Of course I don’t possess insider knowledge of Oz tertiary institutions, but such an insinutaion seems far-fetched. Men are usually more likely to be filled with schadenfreude when a male colleague does not deliver. Males are rivals, women primarily potential partners and collaborators. The success of a female colleague is thus far less threatening to me than that of my buddy in the same institution.
Three years ago, a change in our federal laws created three new powerful positions for each university; “Vize-Rektor” was the name for these, which came with handsome salary increases (close to AUD 20.000 per annum by today’s echange rate). At my uni it was agreed that if a woman came forward to claim one of these positions she would not be opposed in the Senate election. So we had a female “Vizerektor” for the budget portfolio, the single most powerful position after that of the Rektor. Unfortunately, soon after she was offered a professorship at a Swiss university, which she could not refuse. So before leaving she went around trying to recruit another woman in our university who would step into her position. To her and my dismay not a single woman was willing to take on that job.
Second anecdote. A few years ago the position of a junior lecturer was to be filled at the history department, and I was a member of the appointments committee. The department itself had voted 7:3 in favour of a young woman, on the basis of her expertise and publications in the field of working-class culture and history. The vote was not, alas binding. The most senior professor at the department wanted to fill the position with his own PhD candidate, who had done his research in choral, folk-costume and folk-art societies. (I kid you not.) He managed to get all the professors on the committee on his side.
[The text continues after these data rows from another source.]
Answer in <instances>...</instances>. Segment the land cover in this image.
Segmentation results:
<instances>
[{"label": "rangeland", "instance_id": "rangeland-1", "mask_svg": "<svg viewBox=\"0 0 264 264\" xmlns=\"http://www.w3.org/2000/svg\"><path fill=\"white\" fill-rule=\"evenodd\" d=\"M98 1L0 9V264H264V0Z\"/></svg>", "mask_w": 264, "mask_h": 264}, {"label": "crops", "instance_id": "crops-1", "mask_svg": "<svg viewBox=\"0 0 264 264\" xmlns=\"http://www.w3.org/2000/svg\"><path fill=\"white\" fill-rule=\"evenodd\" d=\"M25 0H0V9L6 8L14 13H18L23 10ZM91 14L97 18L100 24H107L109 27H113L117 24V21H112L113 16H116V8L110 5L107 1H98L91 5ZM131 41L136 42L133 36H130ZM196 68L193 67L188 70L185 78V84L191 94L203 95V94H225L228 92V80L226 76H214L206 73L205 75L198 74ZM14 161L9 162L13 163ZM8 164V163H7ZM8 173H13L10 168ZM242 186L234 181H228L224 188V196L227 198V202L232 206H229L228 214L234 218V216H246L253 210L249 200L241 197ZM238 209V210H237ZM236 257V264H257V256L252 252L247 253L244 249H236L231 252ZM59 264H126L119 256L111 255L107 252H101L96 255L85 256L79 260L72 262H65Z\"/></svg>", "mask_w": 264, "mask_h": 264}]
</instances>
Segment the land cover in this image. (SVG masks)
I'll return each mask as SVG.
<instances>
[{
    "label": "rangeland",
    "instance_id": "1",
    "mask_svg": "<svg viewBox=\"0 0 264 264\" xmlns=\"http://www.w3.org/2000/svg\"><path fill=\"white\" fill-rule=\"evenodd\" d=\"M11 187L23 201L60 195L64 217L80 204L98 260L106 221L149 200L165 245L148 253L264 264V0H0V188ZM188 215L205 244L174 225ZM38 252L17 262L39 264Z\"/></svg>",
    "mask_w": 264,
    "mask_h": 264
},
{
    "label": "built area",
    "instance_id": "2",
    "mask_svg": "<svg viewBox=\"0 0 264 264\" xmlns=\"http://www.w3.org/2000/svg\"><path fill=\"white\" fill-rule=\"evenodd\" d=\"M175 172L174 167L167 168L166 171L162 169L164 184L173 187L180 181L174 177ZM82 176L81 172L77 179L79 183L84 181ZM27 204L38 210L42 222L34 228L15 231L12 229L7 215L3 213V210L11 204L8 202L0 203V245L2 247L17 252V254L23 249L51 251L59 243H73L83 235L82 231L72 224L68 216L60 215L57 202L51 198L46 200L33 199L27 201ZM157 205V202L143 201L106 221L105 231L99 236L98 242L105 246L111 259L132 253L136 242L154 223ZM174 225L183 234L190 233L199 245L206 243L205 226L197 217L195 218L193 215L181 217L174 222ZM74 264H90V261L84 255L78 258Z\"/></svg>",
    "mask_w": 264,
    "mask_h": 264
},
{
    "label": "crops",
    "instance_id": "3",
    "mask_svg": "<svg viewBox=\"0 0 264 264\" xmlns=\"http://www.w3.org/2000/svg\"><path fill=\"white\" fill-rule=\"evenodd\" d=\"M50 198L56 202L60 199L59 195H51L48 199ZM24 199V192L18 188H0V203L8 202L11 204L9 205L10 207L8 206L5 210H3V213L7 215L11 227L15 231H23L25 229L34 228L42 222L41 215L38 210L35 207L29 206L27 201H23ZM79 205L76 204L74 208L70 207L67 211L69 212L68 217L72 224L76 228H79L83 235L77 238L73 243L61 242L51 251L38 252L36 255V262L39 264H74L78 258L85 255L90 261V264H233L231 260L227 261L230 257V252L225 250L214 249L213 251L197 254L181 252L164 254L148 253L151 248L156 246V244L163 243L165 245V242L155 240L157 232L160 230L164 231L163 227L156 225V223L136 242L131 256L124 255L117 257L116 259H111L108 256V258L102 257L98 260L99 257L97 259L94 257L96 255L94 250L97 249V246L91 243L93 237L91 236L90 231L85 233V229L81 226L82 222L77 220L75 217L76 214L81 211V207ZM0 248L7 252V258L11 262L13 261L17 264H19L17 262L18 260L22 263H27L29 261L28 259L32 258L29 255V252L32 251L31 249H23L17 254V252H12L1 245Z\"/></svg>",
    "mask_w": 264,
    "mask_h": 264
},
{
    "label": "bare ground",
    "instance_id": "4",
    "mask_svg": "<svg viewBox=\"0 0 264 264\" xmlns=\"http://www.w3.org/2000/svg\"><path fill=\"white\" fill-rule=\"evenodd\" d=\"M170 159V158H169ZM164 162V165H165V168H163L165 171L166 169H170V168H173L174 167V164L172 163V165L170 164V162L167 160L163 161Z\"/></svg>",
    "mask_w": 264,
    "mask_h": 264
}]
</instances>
The committee was made up of twelve professors, six non-tenured assistant professors (of whom I was one), six students and one representative of the non-academic staff. A total of 25.
The final vote was 13:12 for the male candidate. But what was so remarkable was that the ONE woman professor who could have decided the issue did not participate in the debate and left the meeting before the vote was taken, handing her vote to a male colleague. (OK I hear you reply, typical Margaret Thatcher case, wanted to be one of the boys. Wrong — she had kept and continues to keep a high profile as the champion of women’s causes.) And of the six student representatives, there was again ONE woman — and she vigorously campaigned for the male candidate (both belonged to the conservative student caucus), while the five male student reps argued and voted for the woman candidate. So if someone tells me about males keeping women out of academic positions, I respond with Homeric laughter.
The intensity of various debates in Australia continues to amaze me. In a short essay that was recently published in Southerly I have argued that Australia has a history of intensely planning the future — because there is not much of a past, at least in comparison with Europe. Australians tend to view their own society as a fairly open, uninhibited one, whereas I tend to see it as over-protective, illiberal, and given to almost fanatic regulations of every itty bitty social issue.
The First Stone and The Hand that Signed The Paper controversies are good cases in points. Regarding the former (THTSTP having disappeared from public discourse), I am amazed how divisive that matter became and how fierce the attacks. Jenna Mead in her introduction to bodyjamming claims that her book is “without rancour”. Earlier on she calls Helen Garner a “one-time feminist”, her letter to the Ormond College Master “infamous” and her career “stalled after the publication of her last novel Cosmo Cosmolino.”
And that is why I welcome articles of the kind that Kerryn Goldsworthy wrote for AHR.